■ **WHAT YOU ARE ASKED TO DO**: Images should not appear in the copy, yet every line of the listing below must be printed exactly.

■ **DATA BELOW**:

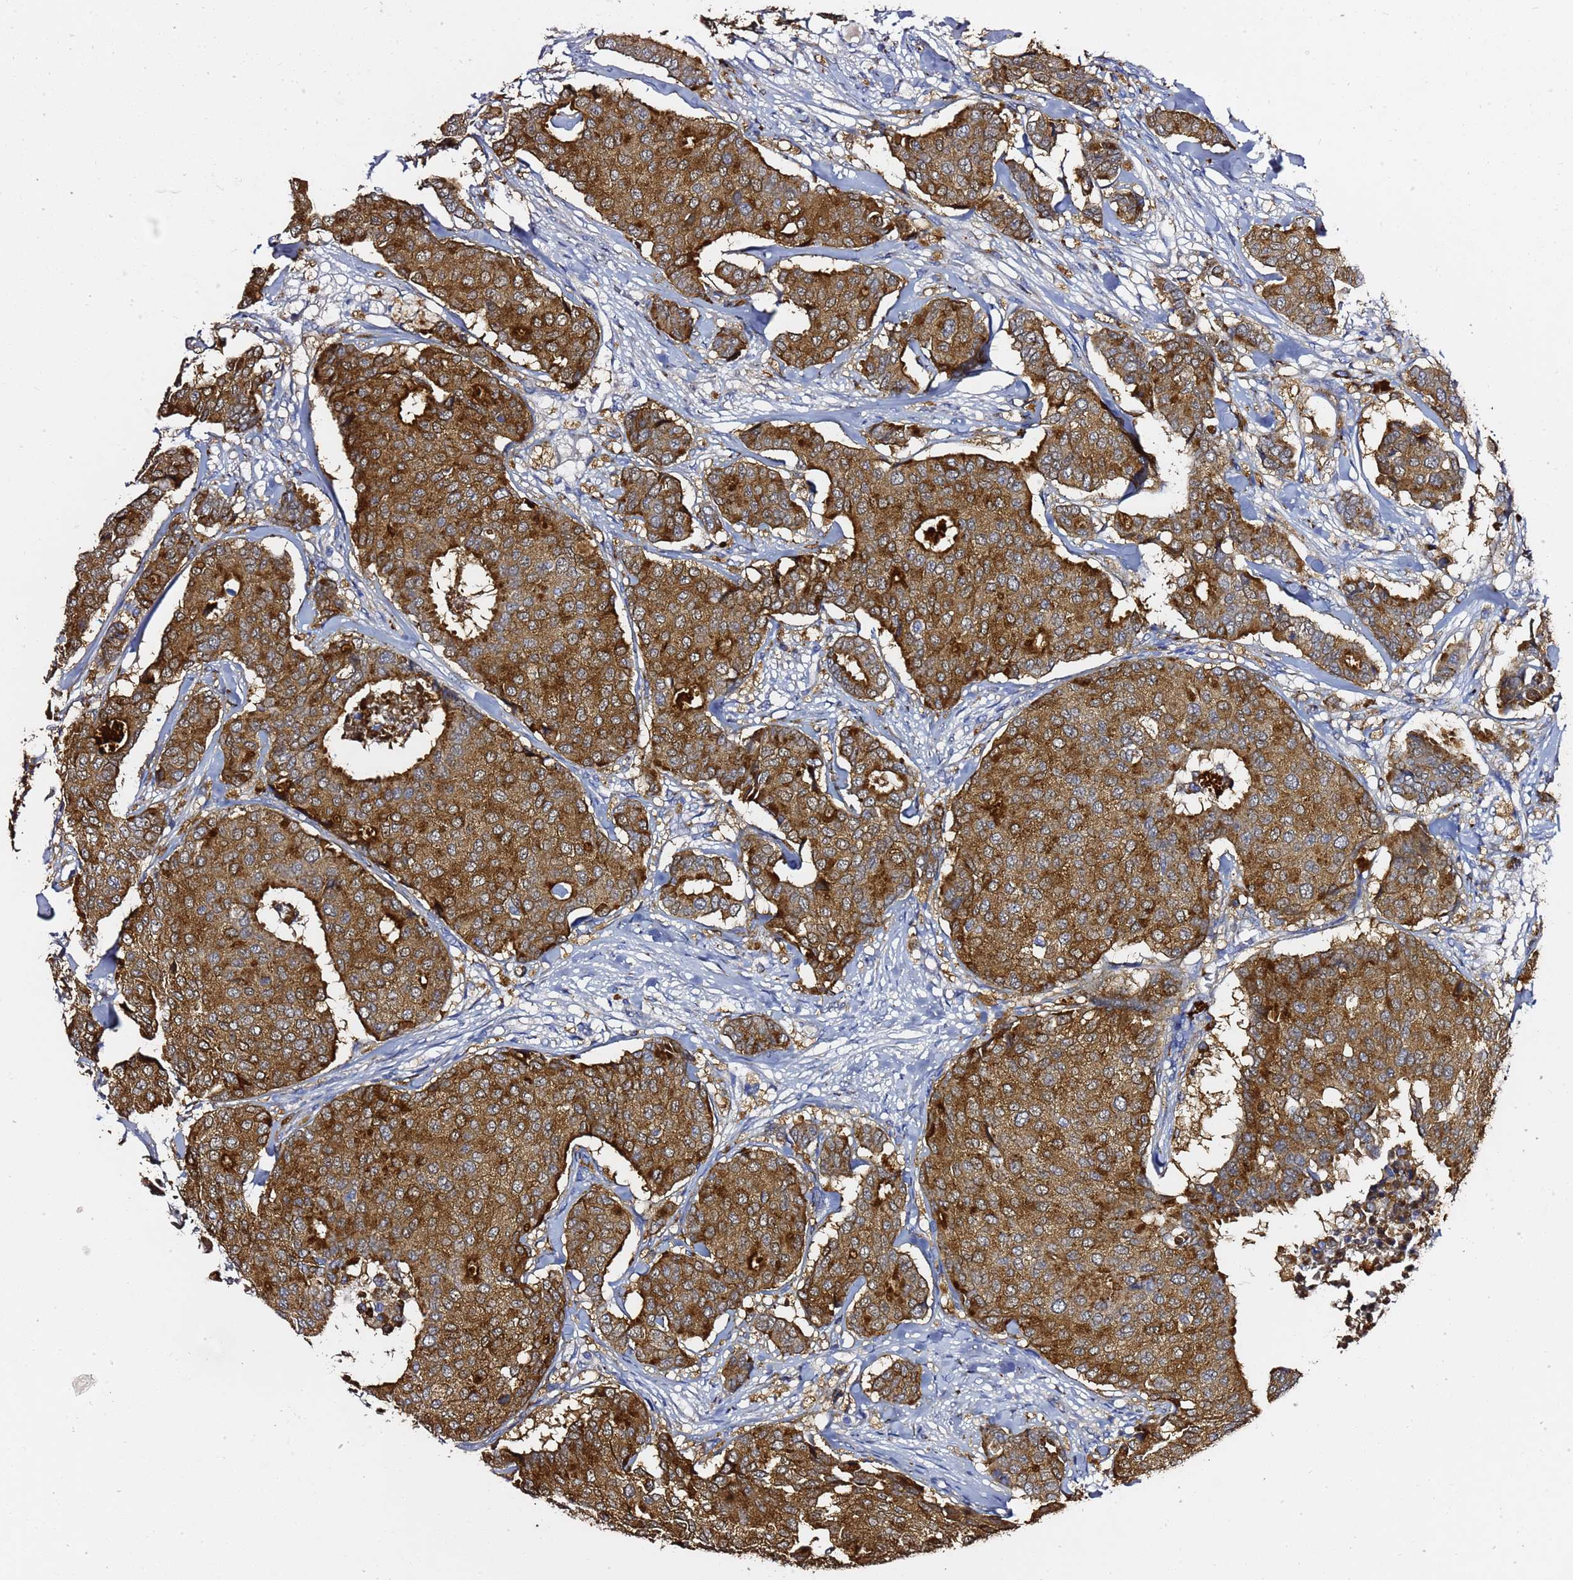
{"staining": {"intensity": "strong", "quantity": ">75%", "location": "cytoplasmic/membranous"}, "tissue": "breast cancer", "cell_type": "Tumor cells", "image_type": "cancer", "snomed": [{"axis": "morphology", "description": "Duct carcinoma"}, {"axis": "topography", "description": "Breast"}], "caption": "Immunohistochemistry micrograph of neoplastic tissue: breast cancer (infiltrating ductal carcinoma) stained using IHC exhibits high levels of strong protein expression localized specifically in the cytoplasmic/membranous of tumor cells, appearing as a cytoplasmic/membranous brown color.", "gene": "NAT2", "patient": {"sex": "female", "age": 75}}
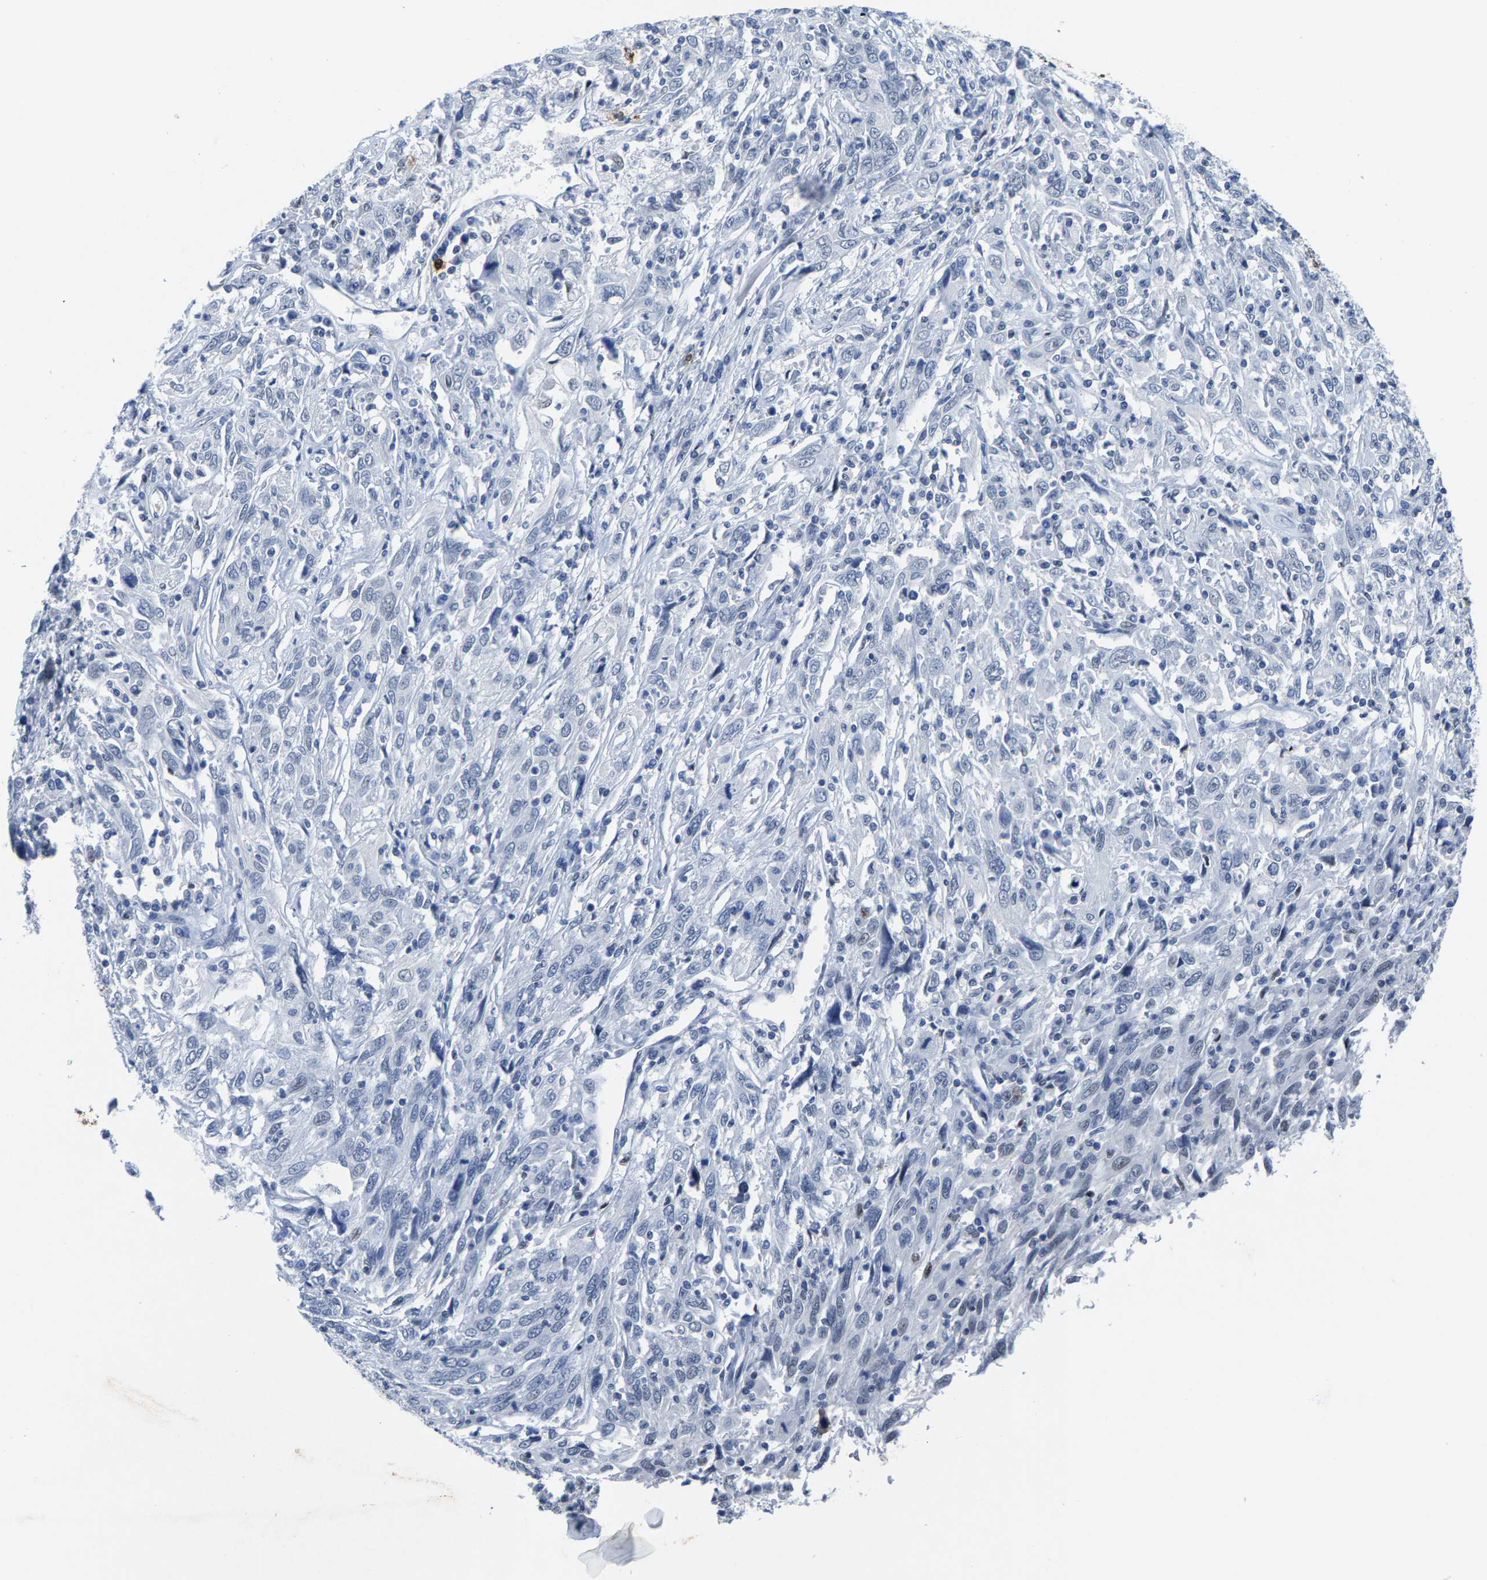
{"staining": {"intensity": "negative", "quantity": "none", "location": "none"}, "tissue": "cervical cancer", "cell_type": "Tumor cells", "image_type": "cancer", "snomed": [{"axis": "morphology", "description": "Squamous cell carcinoma, NOS"}, {"axis": "topography", "description": "Cervix"}], "caption": "The image shows no staining of tumor cells in cervical cancer (squamous cell carcinoma).", "gene": "SETD1B", "patient": {"sex": "female", "age": 46}}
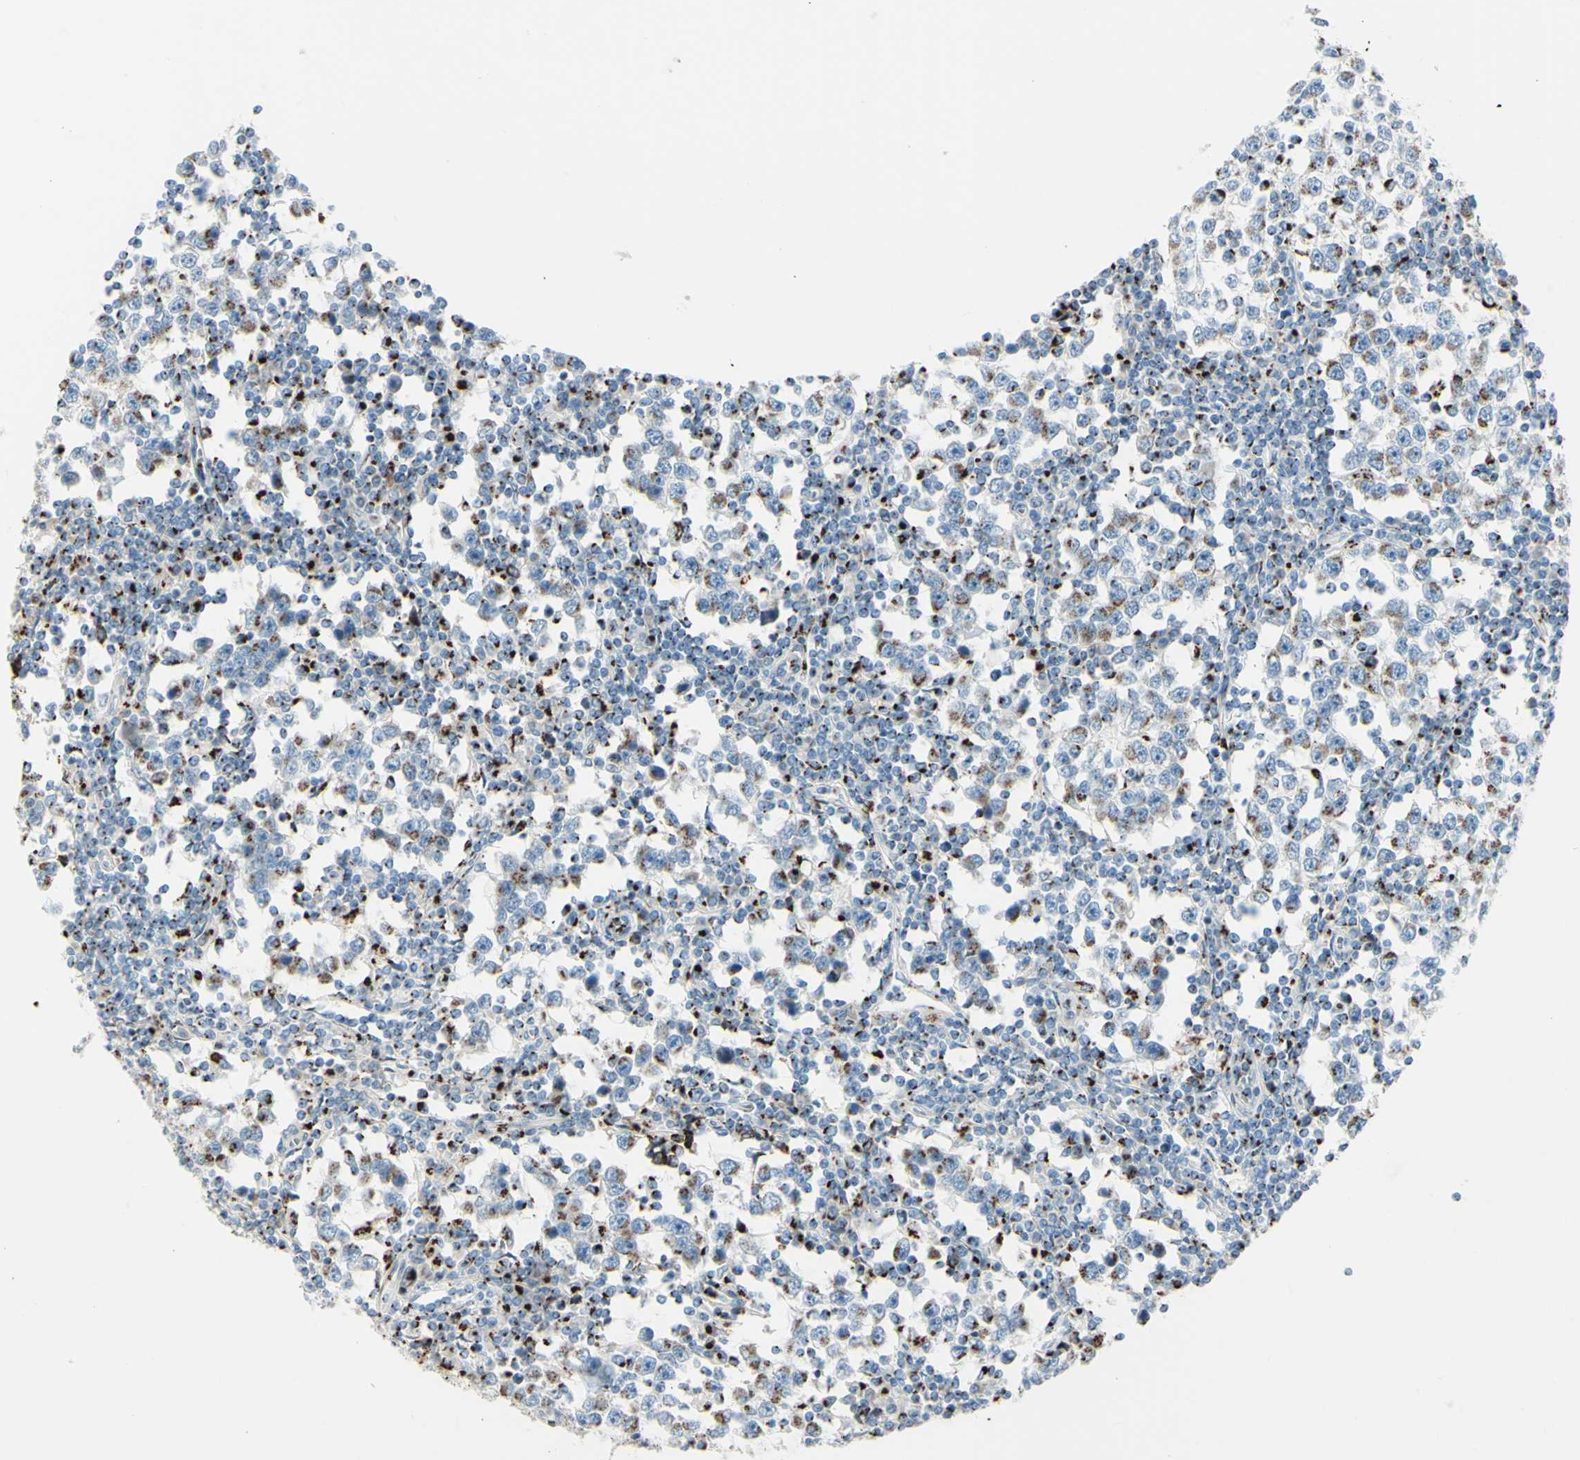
{"staining": {"intensity": "moderate", "quantity": "25%-75%", "location": "cytoplasmic/membranous"}, "tissue": "testis cancer", "cell_type": "Tumor cells", "image_type": "cancer", "snomed": [{"axis": "morphology", "description": "Seminoma, NOS"}, {"axis": "topography", "description": "Testis"}], "caption": "A micrograph of testis cancer stained for a protein shows moderate cytoplasmic/membranous brown staining in tumor cells.", "gene": "B4GALT1", "patient": {"sex": "male", "age": 65}}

■ **PROBLEM SOLUTION**:
{"staining": {"intensity": "strong", "quantity": ">75%", "location": "cytoplasmic/membranous"}, "tissue": "breast cancer", "cell_type": "Tumor cells", "image_type": "cancer", "snomed": [{"axis": "morphology", "description": "Duct carcinoma"}, {"axis": "topography", "description": "Breast"}], "caption": "Immunohistochemistry micrograph of neoplastic tissue: breast cancer (infiltrating ductal carcinoma) stained using IHC exhibits high levels of strong protein expression localized specifically in the cytoplasmic/membranous of tumor cells, appearing as a cytoplasmic/membranous brown color.", "gene": "NAT2", "patient": {"sex": "female", "age": 75}}
{"staining": {"intensity": "negative", "quantity": "none", "location": "none"}, "tissue": "cervical cancer", "cell_type": "Tumor cells", "image_type": "cancer", "snomed": [{"axis": "morphology", "description": "Squamous cell carcinoma, NOS"}, {"axis": "topography", "description": "Cervix"}], "caption": "The image shows no staining of tumor cells in cervical cancer (squamous cell carcinoma).", "gene": "SETD1B", "patient": {"sex": "female", "age": 46}}
{"staining": {"intensity": "moderate", "quantity": "25%-75%", "location": "cytoplasmic/membranous"}, "tissue": "testis cancer", "cell_type": "Tumor cells", "image_type": "cancer", "snomed": [{"axis": "morphology", "description": "Seminoma, NOS"}, {"axis": "topography", "description": "Testis"}], "caption": "A micrograph of testis cancer stained for a protein shows moderate cytoplasmic/membranous brown staining in tumor cells.", "gene": "B4GALT1", "patient": {"sex": "male", "age": 65}}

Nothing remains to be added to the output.